= WHAT TO WORK ON =
The listing below should be written out word for word, with its pictures removed.

┄┄┄┄┄┄┄┄┄┄┄┄┄┄┄┄┄┄┄┄

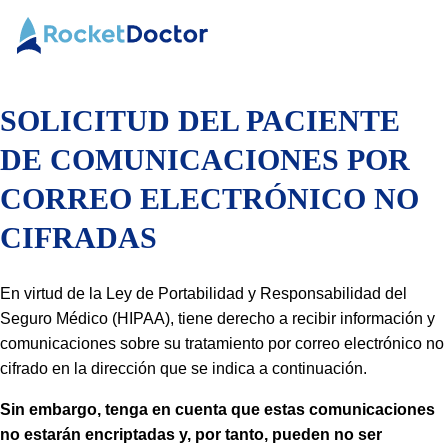
Ir
Rocket
al
Doctor
contenido
SOLICITUD DEL PACIENTE
DE COMUNICACIONES POR
CORREO ELECTRÓNICO NO
CIFRADAS
En virtud de la Ley de Portabilidad y Responsabilidad del
Seguro Médico (HIPAA), tiene derecho a recibir información y
comunicaciones sobre su tratamiento por correo electrónico no
cifrado en la dirección que se indica a continuación.
Sin embargo, tenga en cuenta que estas comunicaciones
no estarán encriptadas y, por tanto, pueden no ser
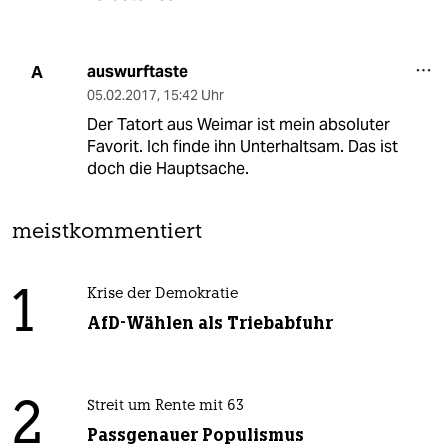
auswurftaste
A
05.02.2017
,
15:42 Uhr
Der Tatort aus Weimar ist mein absoluter
Favorit. Ich finde ihn Unterhaltsam. Das ist
doch die Hauptsache.
meistkommentiert
1
Krise der Demokratie
AfD-Wählen als Triebabfuhr
2
Streit um Rente mit 63
Passgenauer Populismus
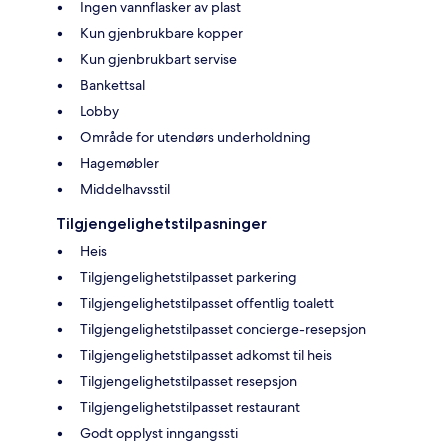
Ingen vannflasker av plast
Kun gjenbrukbare kopper
Kun gjenbrukbart servise
Bankettsal
Lobby
Område for utendørs underholdning
Hagemøbler
Middelhavsstil
Tilgjengelighetstilpasninger
Heis
Tilgjengelighetstilpasset parkering
Tilgjengelighetstilpasset offentlig toalett
Tilgjengelighetstilpasset concierge-resepsjon
Tilgjengelighetstilpasset adkomst til heis
Tilgjengelighetstilpasset resepsjon
Tilgjengelighetstilpasset restaurant
Godt opplyst inngangssti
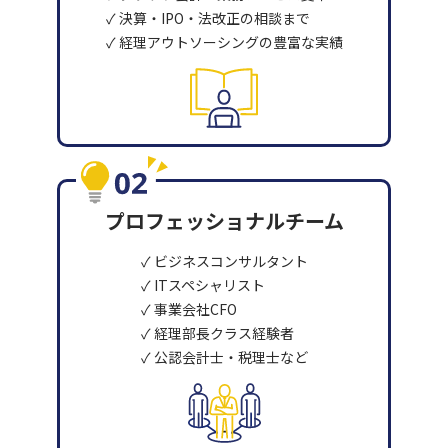
✓ 決算・IPO・法改正の相談まで
✓ 経理アウトソーシングの豊富な実績
プロフェッショナルチーム
✓ ビジネスコンサルタント
✓ ITスペシャリスト
✓ 事業会社CFO
✓ 経理部長クラス経験者
✓ 公認会計士・税理士など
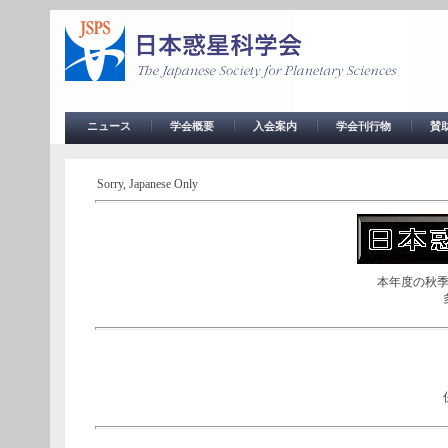
ニュース
学会概要
入会案内
学会刊行物
賛
Sorry, Japanese Only
本年度の秋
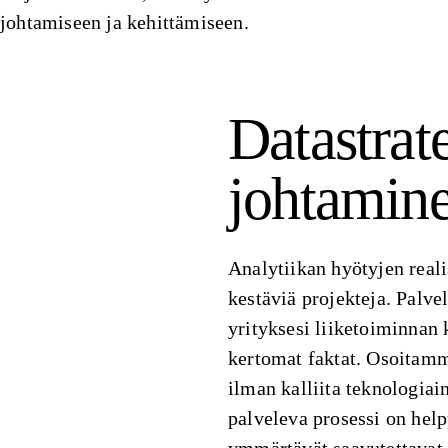
johtamiseen ja kehittämiseen.
Datastrate
johtamin
Analytiikan hyötyjen reali
kestäviä projekteja. Palv
yrityksesi liiketoiminnan k
kertomat faktat. Osoitamm
ilman kalliita teknologiai
palveleva prosessi on help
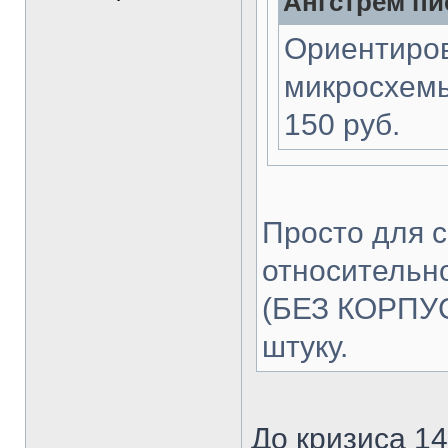
Ангстрем пис
Ориентиров
микросхемы
150 руб.
Просто для с
относительн
(БЕЗ КОРПУСА
штуку.
До кризиса 1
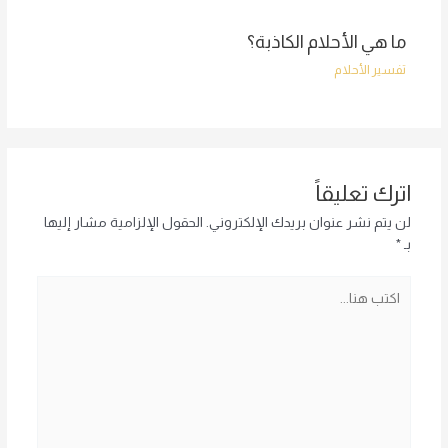
ما هي الأحلام الكاذبة؟
تفسير الأحلام
اترك تعليقاً
لن يتم نشر عنوان بريدك الإلكتروني.
الحقول الإلزامية مشار إليها
بـ
*
اكتب
هنا...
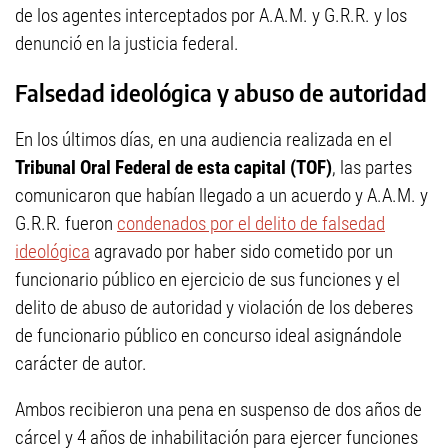
de los agentes interceptados por A.A.M. y G.R.R. y los
denunció en la justicia federal.
Falsedad ideológica y abuso de autoridad
En los últimos días, en una audiencia realizada en el
Tribunal Oral Federal de esta capital (TOF)
, las partes
comunicaron que habían llegado a un acuerdo y A.A.M. y
G.R.R. fueron
condenados por el delito de falsedad
ideológica
agravado por haber sido cometido por un
funcionario público en ejercicio de sus funciones y el
delito de abuso de autoridad y violación de los deberes
de funcionario público en concurso ideal asignándole
carácter de autor.
Ambos recibieron una pena en suspenso de dos años de
cárcel y 4 años de inhabilitación para ejercer funciones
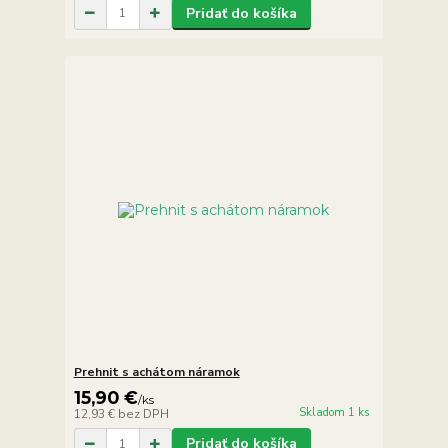
Pridať do košíka
Prehnit s achátom náramok
15,90 €
/
ks
Skladom 1 ks
12,93 €
bez DPH
Pridať do košíka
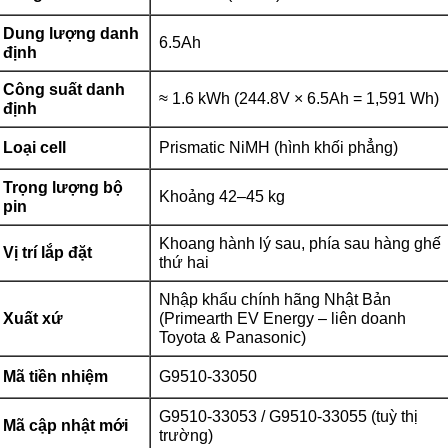
Dung lượng danh
6.5Ah
định
Công suất danh
≈ 1.6 kWh (244.8V × 6.5Ah = 1,591 Wh)
định
Loại cell
Prismatic NiMH (hình khối phẳng)
Trọng lượng bộ
Khoảng 42–45 kg
pin
Khoang hành lý sau, phía sau hàng ghế
Vị trí lắp đặt
thứ hai
Nhập khẩu chính hãng Nhật Bản
Xuất xứ
(Primearth EV Energy – liên doanh
Toyota & Panasonic)
Mã tiền nhiệm
G9510-33050
G9510-33053 / G9510-33055 (tuỳ thị
Mã cập nhật mới
trường)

┄┄┄┄┄┄┄┄┄┄┄┄┄┄┄┄┄┄┄┄

= RESULT OF THIS TASK =
Ir
Rocket
al
Doctor
contenido
SOLICITUD DEL PACIENTE
DE COMUNICACIONES POR
CORREO ELECTRÓNICO NO
CIFRADAS
En virtud de la Ley de Portabilidad y Responsabilidad del
Seguro Médico (HIPAA), tiene derecho a recibir información y
comunicaciones sobre su tratamiento por correo electrónico no
cifrado en la dirección que se indica a continuación.
Sin embargo, tenga en cuenta que estas comunicaciones
no estarán encriptadas y, por tanto, pueden no ser
auswurftaste
A
05.02.2017
,
15:42 Uhr
Der Tatort aus Weimar ist mein absoluter
Favorit. Ich finde ihn Unterhaltsam. Das ist
doch die Hauptsache.
meistkommentiert
1
Krise der Demokratie
AfD-Wählen als Triebabfuhr
2
Streit um Rente mit 63
Passgenauer Populismus
Ingen vannflasker av plast
Kun gjenbrukbare kopper
Kun gjenbrukbart servise
Bankettsal
Lobby
Område for utendørs underholdning
Hagemøbler
Middelhavsstil
Tilgjengelighetstilpasninger
Heis
Tilgjengelighetstilpasset parkering
Tilgjengelighetstilpasset offentlig toalett
Tilgjengelighetstilpasset concierge-resepsjon
Tilgjengelighetstilpasset adkomst til heis
Tilgjengelighetstilpasset resepsjon
Tilgjengelighetstilpasset restaurant
Godt opplyst inngangssti
✓ 決算・IPO・法改正の相談まで
✓ 経理アウトソーシングの豊富な実績
プロフェッショナルチーム
✓ ビジネスコンサルタント
✓ ITスペシャリスト
✓ 事業会社CFO
✓ 経理部長クラス経験者
✓ 公認会計士・税理士など
ニュース
学会概要
入会案内
学会刊行物
賛
Sorry, Japanese Only
本年度の秋
johtamiseen ja kehittämiseen.
Datastrate
johtamin
Analytiikan hyötyjen reali
kestäviä projekteja. Palv
yrityksesi liiketoiminnan k
kertomat faktat. Osoitamm
ilman kalliita teknologiai
palveleva prosessi on help
Ангстрем пис
Ориентиров
микросхемы
150 руб.
Просто для с
относительн
(БЕЗ КОРПУСА
штуку.
До кризиса 1
ما هي الأحلام الكاذبة؟
تفسير الأحلام
اترك تعليقاً
لن يتم نشر عنوان بريدك الإلكتروني.
الحقول الإلزامية مشار إليها
بـ
*
اكتب
هنا...
de los agentes interceptados por A.A.M. y G.R.R. y los
denunció en la justicia federal.
Falsedad ideológica y abuso de autoridad
En los últimos días, en una audiencia realizada en el
Tribunal Oral Federal de esta capital (TOF)
, las partes
comunicaron que habían llegado a un acuerdo y A.A.M. y
G.R.R. fueron
condenados por el delito de falsedad
ideológica
agravado por haber sido cometido por un
funcionario público en ejercicio de sus funciones y el
delito de abuso de autoridad y violación de los deberes
de funcionario público en concurso ideal asignándole
carácter de autor.
Ambos recibieron una pena en suspenso de dos años de
cárcel y 4 años de inhabilitación para ejercer funciones
Pridať do košíka
Prehnit s achátom náramok
15,90 €
/
ks
Skladom 1 ks
12,93 €
bez DPH
Pridať do košíka
Dung lượng danh
6.5Ah
định
Công suất danh
≈ 1.6 kWh (244.8V × 6.5Ah = 1,591 Wh)
định
Loại cell
Prismatic NiMH (hình khối phẳng)
Trọng lượng bộ
Khoảng 42–45 kg
pin
Khoang hành lý sau, phía sau hàng ghế
Vị trí lắp đặt
thứ hai
Nhập khẩu chính hãng Nhật Bản
Xuất xứ
(Primearth EV Energy – liên doanh
Toyota & Panasonic)
Mã tiền nhiệm
G9510-33050
G9510-33053 / G9510-33055 (tuỳ thị
Mã cập nhật mới
trường)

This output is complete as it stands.